Dave, my condolences on your multiple losses. I myself have lost both of my grandmothers in the last six months, one of whom also had Alzheimer’s. I can sympathize that it is quite difficult to see a such a special person deteriorate like that. I hope you and your wife are well.
Sorry to hear about your grandfather. It was never easy to deal with a grandparent with Alzheimers, and my grandmother had it for a little over twenty years. It was hard to see her go from walking and knowing who I was to not even recognizing me and mumbling things that were a mixture of gibberish and German. However, the time was well spent when I was able to visit her in the nursing home.
You have my condolences for your other losses as well.
my condolences on all your losses, and for your hamster’s depression. it’s never easy. wish words could help more than they do 🙁 take care of yourself.
Late to the party here, but I’m very sorry to hear about your loss. I hope things get better for you, if only with the passage of time.
Have you thought about getting another hamster as a companion for the last one? I know some social animals can perk back up with companionship.
I know it doesn’t help, but I’m so sorry for your losses. Don’t let anyone tell you that losing a pet isn’t as traumatic as losing a human family member, either. *hugs*
so sorry for your losses, dude. <3
I’m sorry about your grandfather and hamsters. My grandmother died of Alzheimer’s too, it’s like watching a flower wither before your eyes. I understand how rough it can be. I’m really sorry for your loss and you and your family will remain in my thoughts and prayers.
My sympathies for your grandfather. My own grandpa is suffering from pretty severe dementia, and the whole family is just bracing for the inevitable. So… I know that feel bro.

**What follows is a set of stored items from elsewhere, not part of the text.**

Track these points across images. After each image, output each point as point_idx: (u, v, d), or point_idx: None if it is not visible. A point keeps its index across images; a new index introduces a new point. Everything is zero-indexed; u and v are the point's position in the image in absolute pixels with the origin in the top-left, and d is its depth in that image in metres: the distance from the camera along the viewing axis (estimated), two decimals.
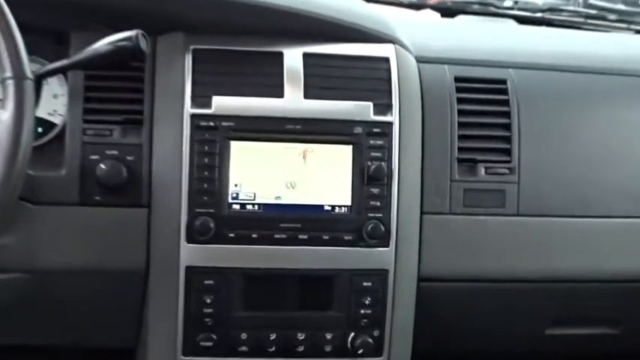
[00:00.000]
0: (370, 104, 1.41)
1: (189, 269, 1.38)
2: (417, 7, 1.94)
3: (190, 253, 1.37)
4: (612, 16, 2.01)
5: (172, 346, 1.40)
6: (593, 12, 1.98)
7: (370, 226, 1.40)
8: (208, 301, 1.39)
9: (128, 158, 1.36)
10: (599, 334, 1.66)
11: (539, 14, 2.00)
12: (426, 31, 1.69)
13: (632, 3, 2.05)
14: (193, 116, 1.36)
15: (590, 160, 1.52)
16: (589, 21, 2.00)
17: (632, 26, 1.99)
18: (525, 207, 1.49)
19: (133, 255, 1.38)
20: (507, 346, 1.67)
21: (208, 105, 1.37)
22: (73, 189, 1.35)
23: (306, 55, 1.42)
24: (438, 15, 1.93)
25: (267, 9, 1.40)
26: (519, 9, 1.99)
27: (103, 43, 1.31)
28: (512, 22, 1.94)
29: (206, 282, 1.38)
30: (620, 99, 1.57)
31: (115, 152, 1.36)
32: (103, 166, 1.35)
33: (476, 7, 1.94)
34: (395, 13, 1.84)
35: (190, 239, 1.37)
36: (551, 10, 2.00)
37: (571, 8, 1.96)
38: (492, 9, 1.96)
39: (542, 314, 1.60)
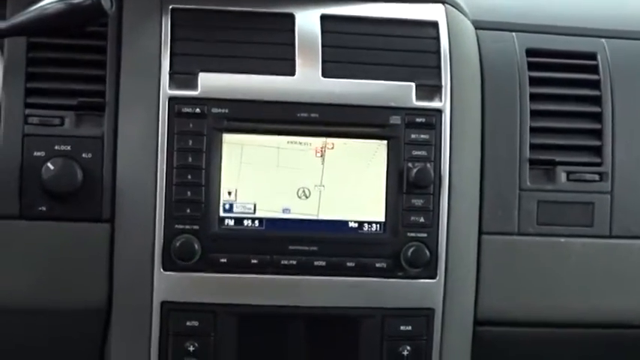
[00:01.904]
0: (412, 85, 1.30)
1: (165, 306, 1.26)
2: None
3: (167, 285, 1.26)
4: None
5: None
6: None
7: (411, 250, 1.28)
8: (191, 348, 1.27)
9: (84, 156, 1.26)
10: None
11: None
12: None
13: None
14: (172, 100, 1.26)
15: None
16: None
17: None
18: (621, 226, 1.37)
19: (89, 287, 1.27)
20: None
21: (193, 85, 1.27)
22: (10, 197, 1.26)
23: (324, 19, 1.33)
24: None
25: None
26: None
27: (52, 1, 1.22)
28: None
29: (188, 323, 1.27)
30: None
31: (66, 148, 1.26)
32: (50, 166, 1.24)
33: None
34: None
35: (167, 266, 1.25)
36: None
37: None
38: None
39: None
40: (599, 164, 1.36)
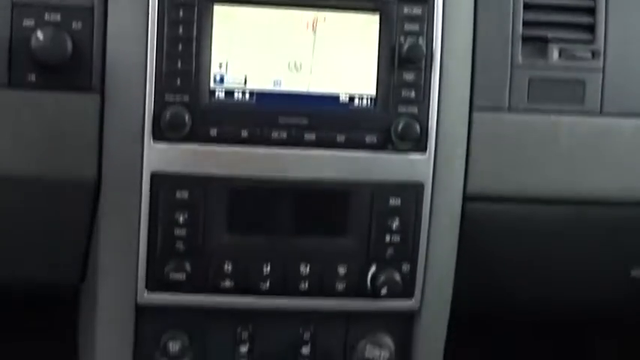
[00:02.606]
0: None
1: (155, 177, 1.26)
2: None
3: (158, 156, 1.25)
4: None
5: (132, 279, 1.29)
6: None
7: (402, 124, 1.27)
8: (181, 219, 1.27)
9: (74, 26, 1.23)
10: None
11: None
12: None
13: None
14: None
15: None
16: None
17: None
18: (612, 104, 1.36)
19: (79, 158, 1.26)
20: (577, 301, 1.54)
21: None
22: None
23: None
24: None
25: None
26: None
27: None
28: None
29: (178, 194, 1.26)
30: None
31: (56, 17, 1.23)
32: (40, 35, 1.21)
33: None
34: None
35: (158, 137, 1.25)
36: None
37: None
38: None
39: (628, 250, 1.45)
40: (591, 42, 1.35)
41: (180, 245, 1.26)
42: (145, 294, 1.28)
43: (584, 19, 1.35)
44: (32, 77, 1.22)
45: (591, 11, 1.35)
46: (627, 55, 1.36)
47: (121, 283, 1.29)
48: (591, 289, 1.49)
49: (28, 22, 1.21)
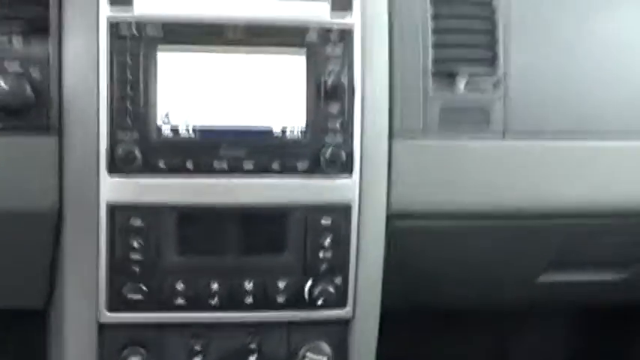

So sorry for your loss. In regards to the last hamster, perhaps now that it doesn’t have the comfort of the others, it relishes being petted as its opportunity for affection.
I’m sorry to hear that hun, I lost my Grams to dementia a couple months ago and went through the same thing. My wonderful gramma who raised me has been gone for years so I figured I was prepared for her death. NOPE. It does get a bit better slowly I promise!